> _Source passage_

■ ■ ■ ■

# Self employment / Business / Papers



## Rico16 (Feb 4, 2013)

Good morning ALL!

I am looking to move to a place in the sun  as the TV show always suggests and I have been looking @Portugal as well. 

I am running my own small online business and I would like to ask you if it is easy to set up a self employment activity in Portugal or not, I have read some previous threads here and it all looks a bit complicated.

Do I need to show a minimum income for my activity in order to support myself or can I just have an estimation of my final income? Do I need a fiscal code as well?

Another idea would be to keep my business in Ireland and live in Portugal, can I do that with the NHR scheme?

Thank you very much for all your help, cheers
Rico


----------



## andromi (Sep 3, 2014)

Everyone seems to focus on the NHR scheme when considering Portugal as a destination but consider that for the employed/self-employed you must still pay social security which is not an insignificant sum compared to places like the UK or Ireland.

Granted an income tax rate of 20% (23.5% with surcharge) is better than marginal rates of up to 48% but add on social security (29.5% for the self-employed) and you should make a careful comparison before making a decision.

--- end of sermon ---

To answer your question, setting up as self-employed is easy. You need a fiscal number to do it. Once you have that, go to any Finanças and ask to register your activity. Give them an estimate of your first year turnover (doesn't matter too much as long as the figure is not totally out), choose an accounting regime (simplified or normal regime), purchase workers insurance (a legal requirement) and you're off.

They'll give you a form to complete with all the details or you can download it from the finanças website and do the translation/completion before going to register.


----------

■ ■ ■ ■

> _Supplied material_

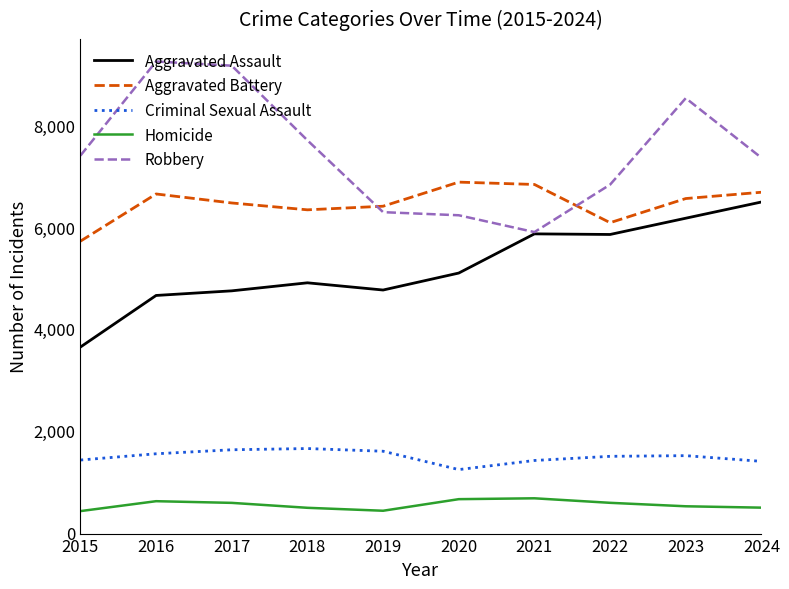

What is the greatest value displayed?

9259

■ ■ ■ ■

> _Exercise objective_
Answer these questions using the forum thread on self-employment in Portugal.
(a) In which country does Rico16 suggest keeping the business while living in Portugal?
(b) What social security rate does andromi give for the self-employed?
(c) According to andromi, what do you need in order to set up as self-employed?

> _Solved exercise_
(a) Ireland
(b) 29.5%
(c) A fiscal number